Cape Verde provides a rich opportunity to examine theatre at the crossroads of Europe and Africa. This post-independence theatre movement reveals the complexities of postcolonial creole identities. I argue that theatre performances, practices and aesthetic debates are sites for resisting, reclaiming and recreating national and cultural identity. Through performance, artists and audiences engage in cultural discourse about language, cultural identity, politics, and social issues. In my research, I examine theatre artists and prominent theatre troupes in the post-independence period, looking closely at the significance of the historical moment and context from which the artists emerge – from the fervor of independence to the establishment of the CPLP. As a scholar/artist, I adopt an ethnographic and performance-based methodology combined with interviews and archival research. This study of theatre not only contributes to the broad field of Lusophone Studies but I propose that theatrical performance in Cape Verde may expand and deepen the ways in which other scholars imagine creoleness, postcolonial national identity and the growing field of mixed race studies. Cape Verdean theatre offers a complex interplay between the African and European aspects of its Crioulo culture, asking the audience what it means to be Crioulo – racially, culturally, nationally, and internationally.

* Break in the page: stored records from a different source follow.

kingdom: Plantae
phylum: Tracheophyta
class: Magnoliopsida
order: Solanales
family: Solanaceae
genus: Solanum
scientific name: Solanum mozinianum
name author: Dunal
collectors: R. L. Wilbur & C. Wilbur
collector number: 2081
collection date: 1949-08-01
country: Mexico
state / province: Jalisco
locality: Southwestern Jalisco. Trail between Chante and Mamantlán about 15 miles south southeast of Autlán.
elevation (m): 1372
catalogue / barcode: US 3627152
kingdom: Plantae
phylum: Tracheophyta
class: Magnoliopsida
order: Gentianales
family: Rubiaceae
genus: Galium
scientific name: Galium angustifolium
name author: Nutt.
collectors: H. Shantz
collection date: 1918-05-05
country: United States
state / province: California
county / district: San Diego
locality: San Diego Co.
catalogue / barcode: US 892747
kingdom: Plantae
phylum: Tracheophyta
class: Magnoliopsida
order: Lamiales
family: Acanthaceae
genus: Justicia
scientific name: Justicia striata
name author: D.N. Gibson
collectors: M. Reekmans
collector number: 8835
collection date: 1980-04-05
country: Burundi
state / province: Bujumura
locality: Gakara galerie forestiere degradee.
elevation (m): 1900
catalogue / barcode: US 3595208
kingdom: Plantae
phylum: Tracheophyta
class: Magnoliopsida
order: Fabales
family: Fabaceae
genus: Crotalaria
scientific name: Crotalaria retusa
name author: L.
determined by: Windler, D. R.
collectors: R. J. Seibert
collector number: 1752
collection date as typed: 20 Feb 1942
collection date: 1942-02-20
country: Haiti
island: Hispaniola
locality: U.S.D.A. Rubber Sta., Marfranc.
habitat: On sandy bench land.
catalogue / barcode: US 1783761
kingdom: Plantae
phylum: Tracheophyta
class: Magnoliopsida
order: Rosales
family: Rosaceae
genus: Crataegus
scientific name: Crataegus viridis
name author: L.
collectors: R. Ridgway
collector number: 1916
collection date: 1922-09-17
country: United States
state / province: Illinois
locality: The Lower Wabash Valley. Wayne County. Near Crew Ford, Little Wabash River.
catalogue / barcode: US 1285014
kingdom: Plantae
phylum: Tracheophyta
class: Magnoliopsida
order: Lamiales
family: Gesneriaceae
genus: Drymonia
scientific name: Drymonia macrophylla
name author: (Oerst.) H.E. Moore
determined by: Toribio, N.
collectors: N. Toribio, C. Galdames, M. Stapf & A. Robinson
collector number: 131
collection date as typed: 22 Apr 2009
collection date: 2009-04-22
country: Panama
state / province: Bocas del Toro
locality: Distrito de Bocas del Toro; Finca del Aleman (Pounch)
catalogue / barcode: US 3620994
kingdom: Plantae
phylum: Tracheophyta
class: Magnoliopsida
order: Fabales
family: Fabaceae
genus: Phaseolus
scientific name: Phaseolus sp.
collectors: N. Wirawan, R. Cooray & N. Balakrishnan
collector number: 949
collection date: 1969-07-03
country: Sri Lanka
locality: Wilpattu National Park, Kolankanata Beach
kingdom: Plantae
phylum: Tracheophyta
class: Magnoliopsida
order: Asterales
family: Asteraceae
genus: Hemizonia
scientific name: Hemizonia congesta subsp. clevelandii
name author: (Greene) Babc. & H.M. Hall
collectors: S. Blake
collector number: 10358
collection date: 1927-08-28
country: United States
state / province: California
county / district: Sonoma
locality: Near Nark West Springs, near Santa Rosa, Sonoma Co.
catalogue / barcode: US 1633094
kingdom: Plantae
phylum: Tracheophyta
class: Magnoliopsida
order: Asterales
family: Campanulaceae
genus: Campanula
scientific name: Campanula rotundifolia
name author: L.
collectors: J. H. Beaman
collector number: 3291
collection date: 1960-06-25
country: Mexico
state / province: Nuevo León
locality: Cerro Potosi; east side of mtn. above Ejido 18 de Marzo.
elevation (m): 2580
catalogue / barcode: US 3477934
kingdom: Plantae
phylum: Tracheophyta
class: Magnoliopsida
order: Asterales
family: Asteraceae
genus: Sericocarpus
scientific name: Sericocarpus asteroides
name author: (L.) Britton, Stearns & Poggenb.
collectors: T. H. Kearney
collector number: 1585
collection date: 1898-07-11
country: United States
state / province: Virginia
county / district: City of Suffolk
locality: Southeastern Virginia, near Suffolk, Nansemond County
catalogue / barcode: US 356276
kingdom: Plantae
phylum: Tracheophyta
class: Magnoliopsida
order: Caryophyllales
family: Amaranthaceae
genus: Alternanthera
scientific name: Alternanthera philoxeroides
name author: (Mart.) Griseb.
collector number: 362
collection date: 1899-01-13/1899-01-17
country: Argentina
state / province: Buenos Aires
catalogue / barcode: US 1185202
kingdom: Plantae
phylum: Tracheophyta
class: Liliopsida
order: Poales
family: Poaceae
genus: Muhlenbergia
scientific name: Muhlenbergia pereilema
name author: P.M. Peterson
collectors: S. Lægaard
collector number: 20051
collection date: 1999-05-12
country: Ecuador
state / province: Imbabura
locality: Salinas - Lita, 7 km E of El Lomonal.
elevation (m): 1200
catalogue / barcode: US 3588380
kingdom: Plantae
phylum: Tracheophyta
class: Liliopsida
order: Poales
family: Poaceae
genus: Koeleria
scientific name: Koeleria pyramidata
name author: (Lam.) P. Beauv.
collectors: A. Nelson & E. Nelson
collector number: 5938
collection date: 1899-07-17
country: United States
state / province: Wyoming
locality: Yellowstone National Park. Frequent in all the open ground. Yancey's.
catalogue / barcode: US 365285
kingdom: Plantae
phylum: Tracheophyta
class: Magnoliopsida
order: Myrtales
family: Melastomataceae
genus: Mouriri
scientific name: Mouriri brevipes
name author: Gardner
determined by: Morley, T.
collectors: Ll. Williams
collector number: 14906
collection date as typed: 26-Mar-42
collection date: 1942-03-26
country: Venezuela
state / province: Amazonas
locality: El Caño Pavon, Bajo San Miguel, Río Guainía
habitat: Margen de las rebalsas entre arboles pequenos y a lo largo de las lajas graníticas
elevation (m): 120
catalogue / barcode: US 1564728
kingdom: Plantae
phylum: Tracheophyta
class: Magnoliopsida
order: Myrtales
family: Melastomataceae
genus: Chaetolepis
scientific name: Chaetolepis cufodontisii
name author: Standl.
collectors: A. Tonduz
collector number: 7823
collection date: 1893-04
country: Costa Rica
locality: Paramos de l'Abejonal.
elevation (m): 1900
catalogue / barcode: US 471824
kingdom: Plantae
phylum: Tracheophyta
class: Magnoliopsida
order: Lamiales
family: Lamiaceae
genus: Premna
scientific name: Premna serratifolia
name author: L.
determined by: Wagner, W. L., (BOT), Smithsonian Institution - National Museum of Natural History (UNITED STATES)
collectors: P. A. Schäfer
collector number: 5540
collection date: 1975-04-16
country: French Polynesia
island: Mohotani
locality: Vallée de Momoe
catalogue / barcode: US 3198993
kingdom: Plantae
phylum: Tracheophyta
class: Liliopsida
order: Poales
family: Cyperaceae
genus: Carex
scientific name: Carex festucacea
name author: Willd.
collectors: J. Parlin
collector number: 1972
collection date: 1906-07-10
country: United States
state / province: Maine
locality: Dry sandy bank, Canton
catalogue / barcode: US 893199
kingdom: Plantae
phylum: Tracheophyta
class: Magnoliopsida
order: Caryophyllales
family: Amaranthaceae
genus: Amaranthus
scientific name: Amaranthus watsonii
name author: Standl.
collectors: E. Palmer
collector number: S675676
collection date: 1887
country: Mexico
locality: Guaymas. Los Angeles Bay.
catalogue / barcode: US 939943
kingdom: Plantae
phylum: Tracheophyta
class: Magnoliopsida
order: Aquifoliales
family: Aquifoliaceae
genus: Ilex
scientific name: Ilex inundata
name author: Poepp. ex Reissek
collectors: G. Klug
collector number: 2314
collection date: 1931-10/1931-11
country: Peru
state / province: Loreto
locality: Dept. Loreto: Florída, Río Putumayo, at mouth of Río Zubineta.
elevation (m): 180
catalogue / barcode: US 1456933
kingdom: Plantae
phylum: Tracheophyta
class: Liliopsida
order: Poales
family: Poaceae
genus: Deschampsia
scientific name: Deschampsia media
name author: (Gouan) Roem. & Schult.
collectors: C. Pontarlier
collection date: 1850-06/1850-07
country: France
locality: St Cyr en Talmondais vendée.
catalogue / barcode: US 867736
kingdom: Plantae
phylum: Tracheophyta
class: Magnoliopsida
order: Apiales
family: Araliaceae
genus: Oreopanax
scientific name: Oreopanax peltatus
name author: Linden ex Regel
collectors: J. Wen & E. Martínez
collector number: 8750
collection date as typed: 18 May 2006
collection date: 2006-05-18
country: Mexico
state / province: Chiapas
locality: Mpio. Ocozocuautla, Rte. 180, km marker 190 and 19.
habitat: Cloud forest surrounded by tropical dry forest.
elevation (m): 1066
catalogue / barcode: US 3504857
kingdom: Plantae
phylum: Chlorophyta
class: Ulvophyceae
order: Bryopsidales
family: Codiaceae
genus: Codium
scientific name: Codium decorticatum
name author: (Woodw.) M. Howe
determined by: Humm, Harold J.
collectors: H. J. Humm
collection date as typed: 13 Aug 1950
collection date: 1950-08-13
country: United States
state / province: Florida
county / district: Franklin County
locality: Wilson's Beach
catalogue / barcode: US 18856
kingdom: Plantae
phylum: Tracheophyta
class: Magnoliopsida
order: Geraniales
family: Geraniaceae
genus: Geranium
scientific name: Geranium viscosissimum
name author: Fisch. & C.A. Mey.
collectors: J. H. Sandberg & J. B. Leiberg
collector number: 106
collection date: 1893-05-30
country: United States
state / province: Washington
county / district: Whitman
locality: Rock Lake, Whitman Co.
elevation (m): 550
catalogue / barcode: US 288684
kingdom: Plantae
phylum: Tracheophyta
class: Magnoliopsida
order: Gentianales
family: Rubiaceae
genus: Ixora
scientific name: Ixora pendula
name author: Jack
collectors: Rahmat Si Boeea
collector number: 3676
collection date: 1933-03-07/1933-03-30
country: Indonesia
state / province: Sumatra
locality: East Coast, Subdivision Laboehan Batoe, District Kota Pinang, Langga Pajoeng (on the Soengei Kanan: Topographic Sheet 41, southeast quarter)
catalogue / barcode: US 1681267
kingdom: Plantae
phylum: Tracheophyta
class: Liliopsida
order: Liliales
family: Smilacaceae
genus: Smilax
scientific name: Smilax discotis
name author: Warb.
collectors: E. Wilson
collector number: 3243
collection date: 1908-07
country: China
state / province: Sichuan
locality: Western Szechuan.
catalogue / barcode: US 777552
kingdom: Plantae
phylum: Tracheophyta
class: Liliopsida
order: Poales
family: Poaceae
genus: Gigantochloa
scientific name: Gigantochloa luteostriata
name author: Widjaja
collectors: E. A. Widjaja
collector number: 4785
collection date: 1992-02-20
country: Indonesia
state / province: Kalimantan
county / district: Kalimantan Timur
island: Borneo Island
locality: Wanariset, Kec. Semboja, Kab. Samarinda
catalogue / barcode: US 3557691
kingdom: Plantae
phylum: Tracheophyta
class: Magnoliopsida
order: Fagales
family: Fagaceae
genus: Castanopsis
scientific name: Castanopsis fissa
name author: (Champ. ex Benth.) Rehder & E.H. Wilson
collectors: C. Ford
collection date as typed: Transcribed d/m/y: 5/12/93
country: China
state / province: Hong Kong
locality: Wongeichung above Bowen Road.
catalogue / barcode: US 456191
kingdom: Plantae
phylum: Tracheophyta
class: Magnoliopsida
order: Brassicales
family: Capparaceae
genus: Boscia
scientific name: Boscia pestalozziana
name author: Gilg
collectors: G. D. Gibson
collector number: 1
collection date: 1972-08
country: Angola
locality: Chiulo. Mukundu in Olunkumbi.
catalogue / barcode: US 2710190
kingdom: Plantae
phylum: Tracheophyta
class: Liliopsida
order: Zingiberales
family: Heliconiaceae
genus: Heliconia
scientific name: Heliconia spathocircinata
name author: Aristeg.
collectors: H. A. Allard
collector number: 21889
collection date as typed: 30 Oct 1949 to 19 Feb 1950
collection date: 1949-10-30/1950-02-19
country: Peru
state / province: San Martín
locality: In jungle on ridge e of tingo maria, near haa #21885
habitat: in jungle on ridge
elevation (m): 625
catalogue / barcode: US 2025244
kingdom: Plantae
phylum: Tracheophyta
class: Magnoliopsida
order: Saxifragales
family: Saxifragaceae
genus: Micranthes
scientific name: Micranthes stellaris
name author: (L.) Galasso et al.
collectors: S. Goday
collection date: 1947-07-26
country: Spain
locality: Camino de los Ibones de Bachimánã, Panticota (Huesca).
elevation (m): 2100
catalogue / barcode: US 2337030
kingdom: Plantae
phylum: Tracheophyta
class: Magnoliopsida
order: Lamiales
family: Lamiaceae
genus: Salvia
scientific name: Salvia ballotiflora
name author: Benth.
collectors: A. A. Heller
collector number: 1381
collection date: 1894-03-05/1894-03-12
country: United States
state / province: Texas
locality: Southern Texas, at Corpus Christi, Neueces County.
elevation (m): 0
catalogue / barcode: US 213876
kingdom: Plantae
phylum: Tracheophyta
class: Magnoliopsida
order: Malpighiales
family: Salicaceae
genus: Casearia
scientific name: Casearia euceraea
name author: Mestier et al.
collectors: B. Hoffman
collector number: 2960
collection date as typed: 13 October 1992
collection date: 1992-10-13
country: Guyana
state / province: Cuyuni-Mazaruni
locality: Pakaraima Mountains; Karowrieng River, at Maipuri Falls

Eunice Ferreira, Skidmore Colleg
Dr. Eunice Ferreira is a theater professor at Skidmore College, New York. Her research focuses on performance and issues of language/cultural identity at the intersections of African and Lusophone studies. Recent publications include “Crioulo Shakespeareano and the creolizing of King Lear,” African Theatre 12: Shakespeare in & out of Africa; and co-translation of Alone Onstage (Sozinha no Palco), Moving Worlds. She holds a Ph.D. from Tufts University (Boston, MA) and regularly presents at national and international conferences.